Le Hezbollah reçoit le financement et l’armement de l’Iran. Sigal Mandelker, l’ancienne responsable du renseignement financier et de terrorisme dans la trésorerie américaine a déclaré à la presse américaine en 2018, que le parti libanais reçoit annuellement 700 millions de dollars auprès de l’Iran et son financement a doublé 8 fois dans les 10 dernières années.
Dans ce contexte, le Hezbollah en plein croissance et son allié iranien impacté par les sanctions économiques américaines a ciblé d’autres sources de financement. Depuis des années, WikiLeaks a publié une note diplomatique américaine qui révèle un réseau international de trafic de la drogue mobilisé par l’Iran et le Hezbollah. Dans ce sens, L’Office des Nations unies contre les drogues et le crime (UNODC) a publié un rapport en décembre 2019 qui montre clairement les pistes du trafic de drogues de l’Iran et le Liban vers l’Europe à travers « La route des Balkans ». The Washington Post a publié en Août 2020 une enquête sur les circuits de trafic de drogues utilisés par le Hezbollah et les banques libanaises complices dans les opérations de blanchiment d’argent.
L’Amérique Latine et l’Afrique de l’Ouest sont également des vecteurs de blanchiment d’argent et de trafic des drogues. Foreign Policy a levé le voile sur le réseau du Hezbollah en Amérique Latine à travers des institutions et des personnes impliquées dans le trafic de drogues en Colombie et Venezuela. Infobae est un portail argentin d’information a confirmé ces propos en citant que le Hezbollah exploite la zone opaque des « trois frontières » en Amérique Latine pour transmettre la drogue vers l’Afrique de l’Est dans une démarche de blanchiment d’argent par la suite.

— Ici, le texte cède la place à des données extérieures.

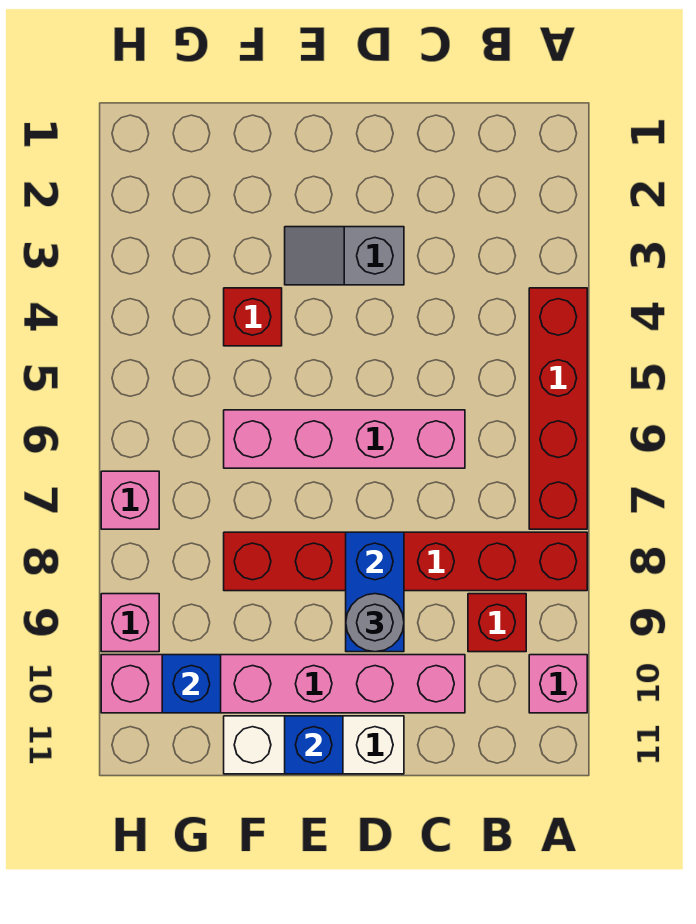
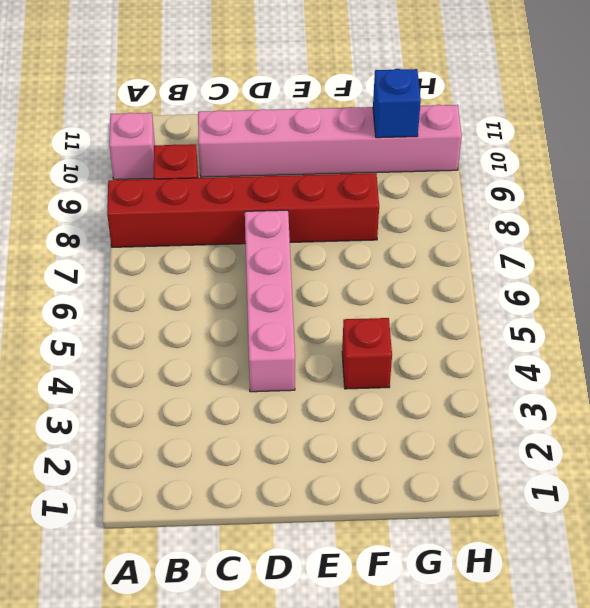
pink brick D4:D7 level 1 -> pink brick C6:F6 level 1
none -> red brick A4:A7 level 1
none -> grey slope D3:E3 level 1 top D
none -> white brick D11:F11 level 1

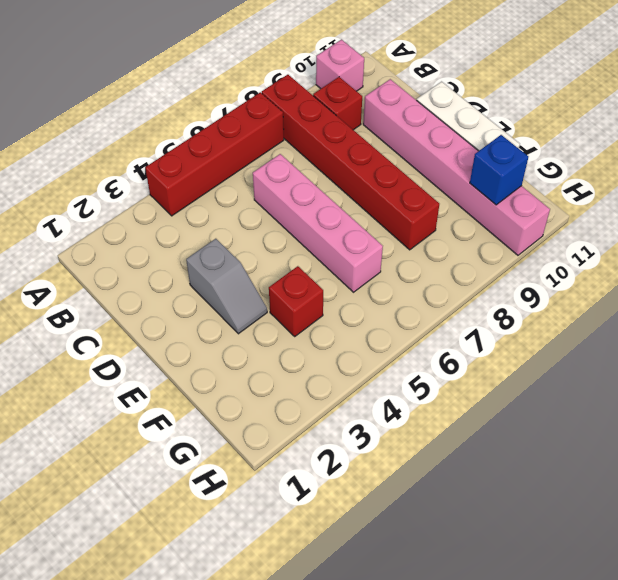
none -> pink brick H7 level 1
none -> pink brick H9 level 1
none -> blue brick D8:D9 level 2

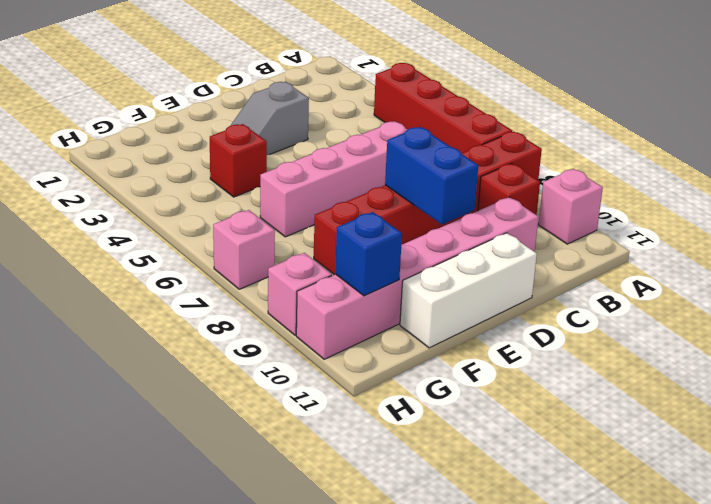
none -> blue brick E11 level 2
none -> grey round brick D9 level 3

Une nouvelle affaire de financement du Hezbollah a été révélée par Fox News. Il s’agit d’un financement du Qatar au Hezbollah à travers un agent de renseignement privé appelé Jason G., ce dernier confirme qu’un membre de la famille royale du Qatar aurait autorisé la livraison de matériel militaire au Hezbollah. Un dossier fourni par Jason G., et vérifié par Fox News, prouve le rôle joué par le membre de la famille royale qatari depuis 2017 dans un vaste programme de financement du terrorisme. Abdulrahman bin Mohammed Sulaiman al-Khulaifi, ambassadeur du Qatar en Belgique, l’Union Européenne et à l’OTAN, voulait acheter le silence de Jason G. par un montant de 750 000 euros. Jason G. a déclaré que lors d’une réunion en janvier 2019 avec al-Khulaifi à Bruxelles, ce dernier lui a déclaré : «Les Juifs sont nos ennemis ». Dans la même lignée, Le journal allemand Die Zeit aurait eu accès à un prétendu trafic d’armes qui venait de l’Est de l’Europe et qui serait contrôlée par le Qatar. De grosses sommes d’argent auraient ainsi transité en provenance de riches exilés qataris et libanais vers le Hezbollah. Parmi les sommes évoquées, on parlerait de plus de dix millions d’euros.
En somme, le Hezbollah exerce sa mainmise sur l’arène politique libanaise et construit avec l’Iran une offensive islamique au moyen orient. Une politique de fermeté et de sanction est une nécessité inéluctable pour contrecarrer ses rapports de force. Le « Parti du Dieu » est considéré comme une organisation terroriste par les autorités américaines, britanniques et allemandes. En ce qui concerne la France, il est temps pour de réagir et permettre au Moyen Orient de ne pas tomber dans l’escarcelle de la théocratie iranienne et de la milice chiite intégriste du Hezbollah, sa pièce maîtresse au pays du Cèdre.